# Phrag April Fool 'Carly'



## Chuck (Jan 3, 2013)




----------



## The Orchid Boy (Jan 3, 2013)

Wow! I haven't seen a ton of phrags but that has got to be the prettiest phrag hybrid I've ever seen, no kidding! It looks so... yummy, like candy or bubblegum. 

What's the leaf span on the plant? I'm seriously thing about getting one if I can find one...


----------



## goldenrose (Jan 3, 2013)

:drool::drool: Nothing April Foolish about this one! :clap::clap:


----------



## Shiva (Jan 3, 2013)

Now that's a great one. Congrats!


----------



## Hera (Jan 3, 2013)

Now that's what I'm talkin bout!


----------



## phrag guy (Jan 3, 2013)

That is very nice Chuck


----------



## SlipperFan (Jan 3, 2013)

April Fool = Cardinale x besseae. I've not seen a bad one yet, and I would love to have one.


----------



## NYEric (Jan 3, 2013)

Yay besseae hybrids! This cross is not that common, and as you can see is a big plant. It would be nice to see Phrag Foolerisch remade!


----------



## wjs2nd (Jan 3, 2013)

Beautiful! How are you growing it? What is the wood behind it?


----------



## JeanLux (Jan 4, 2013)

Impressive !!!! Jean


----------



## Chuck (Jan 4, 2013)

wjs2nd said:


> Beautiful! How are you growing it? What is the wood behind it?



Hi,

This plant is a climber. There is a thread from a while ago started by TDT (Tracey from Saskatoon) that discusses how her besseae is grown. 

http://www.slippertalk.com/forum/showthread.php?t=27450

The culture and potting is the same for this plant. The basic media is a fine bark mix or a mix of 50% sphag and 50% sponge rock but there is a thin layer of sphagnum moss in the front to stop the mix from being washed out of the hardware cloth in the front. It is the same culture that I use for any besseae or besseae hybrid (cool, moist and intermediate light) trying to compensate for the fact that some of them, or maybe all of them, like to climb. I can go into more detail if you want. 

Chuck


----------



## Susie11 (Jan 4, 2013)

A beauty!


----------



## iBreed (Jan 4, 2013)

*Growing system*



Chuck said:


> Hi,
> 
> This plant is a climber. There is a thread from a while ago started by TDT (Tracey from Saskatoon) that discusses how her besseae is grown.
> 
> ...



Thanks Chuk.

Would love to see some piics of set up you have to grow it.

Very impresive the results you are having with this growing system, congratulations.

Do you keep it dump all the time?

Thanks.

Jose


----------



## Justin (Jan 4, 2013)

excellent, you are an awesome Phrag grower.


----------



## wjs2nd (Jan 4, 2013)

Thanks Chuck, I had a feeling that is how your growing it. Can you post some pictures of this setup?


----------



## eaborne (Jan 4, 2013)

Very pretty!


----------



## Chuck (Jan 4, 2013)

════════

**Tasks to carry out**:
a. Answer these questions from the thread on Phrag April Fool 'Carly':
(i) Which cross does SlipperFan give for April Fool?
(ii) Besides a fine bark mix, what basic media does Chuck name?
(iii) Which Phrag does NYEric say would be nice to see remade?
b. Print the part of the thread on Phrag April Fool 'Carly' between "Would love to see" and "all the time?", inclusive.

**Provided material**:
════════

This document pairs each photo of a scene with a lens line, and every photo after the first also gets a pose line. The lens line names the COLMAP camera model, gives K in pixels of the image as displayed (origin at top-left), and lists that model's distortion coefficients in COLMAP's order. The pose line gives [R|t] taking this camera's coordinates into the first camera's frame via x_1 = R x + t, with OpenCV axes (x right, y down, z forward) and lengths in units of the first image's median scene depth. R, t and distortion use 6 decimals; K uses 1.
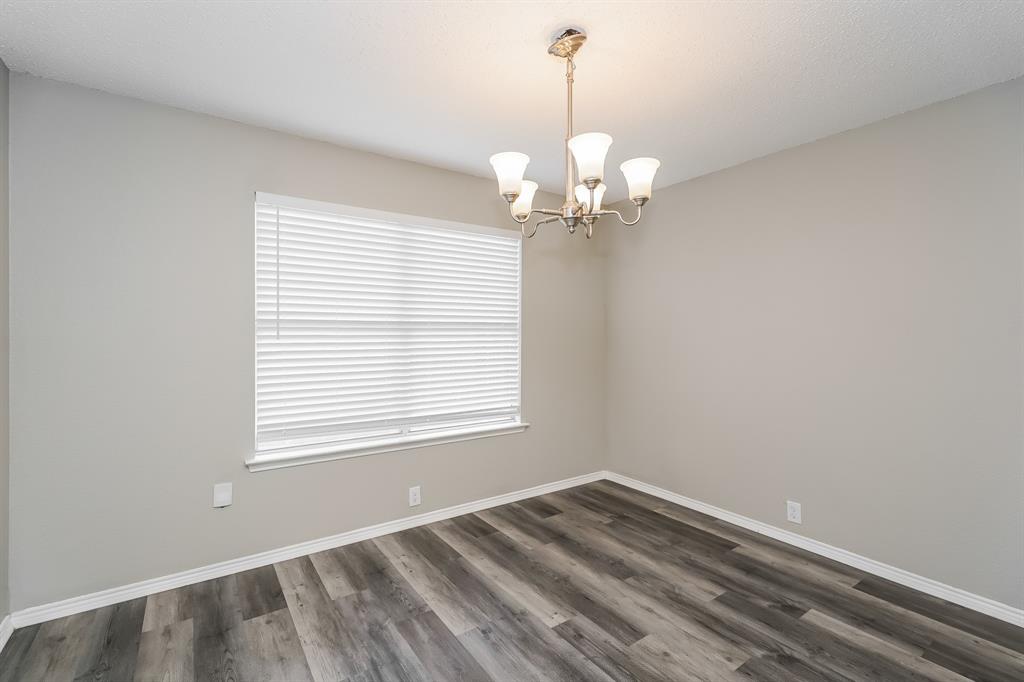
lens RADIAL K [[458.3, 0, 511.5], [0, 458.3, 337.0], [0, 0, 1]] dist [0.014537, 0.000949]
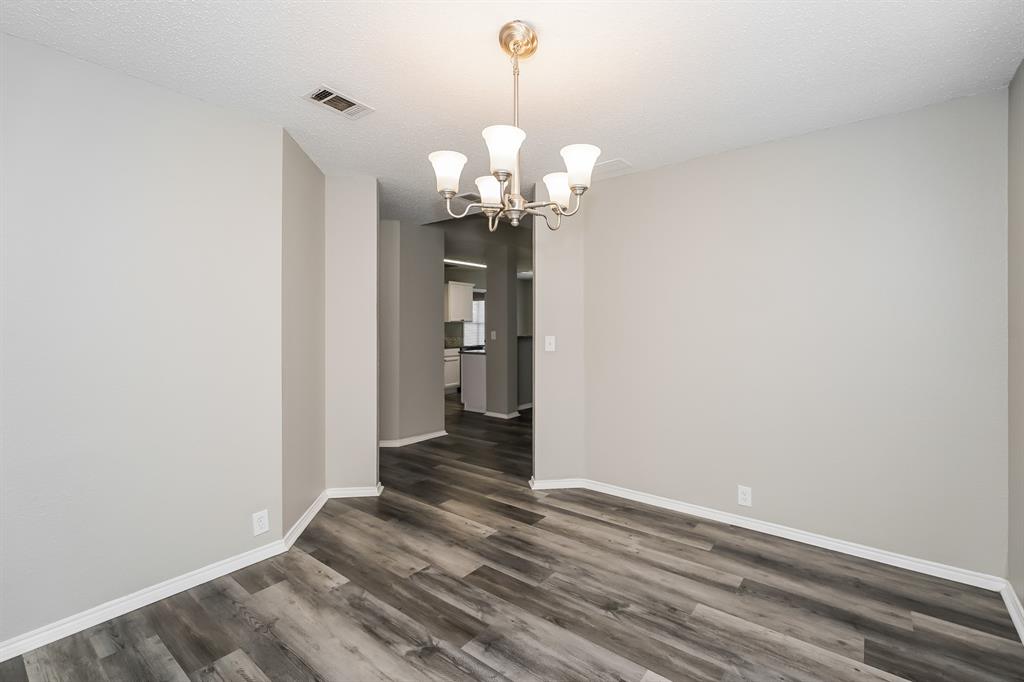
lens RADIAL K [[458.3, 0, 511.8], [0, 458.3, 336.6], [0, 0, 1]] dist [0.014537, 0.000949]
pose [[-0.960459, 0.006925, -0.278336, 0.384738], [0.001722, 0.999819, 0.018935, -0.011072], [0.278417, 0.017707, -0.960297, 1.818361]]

════════

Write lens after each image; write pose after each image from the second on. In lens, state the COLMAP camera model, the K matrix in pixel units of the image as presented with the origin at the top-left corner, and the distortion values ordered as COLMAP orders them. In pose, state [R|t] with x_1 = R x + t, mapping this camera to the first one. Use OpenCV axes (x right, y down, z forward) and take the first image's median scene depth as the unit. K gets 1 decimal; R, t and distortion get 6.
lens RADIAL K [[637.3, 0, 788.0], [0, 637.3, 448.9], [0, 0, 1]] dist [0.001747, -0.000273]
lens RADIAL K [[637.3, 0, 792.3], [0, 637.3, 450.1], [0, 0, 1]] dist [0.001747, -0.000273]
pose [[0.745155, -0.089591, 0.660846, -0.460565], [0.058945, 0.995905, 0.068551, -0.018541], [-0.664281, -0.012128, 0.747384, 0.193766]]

════════

**Outputs in order**:
a.
(i) Cardinale x besseae.
(ii) A mix of 50% sphag and 50% sponge rock.
(iii) Phrag Foolerisch.

b.
Would love to see some piics of set up you have to grow it.

Very impresive the results you are having with this growing system, congratulations.

Do you keep it dump all the time?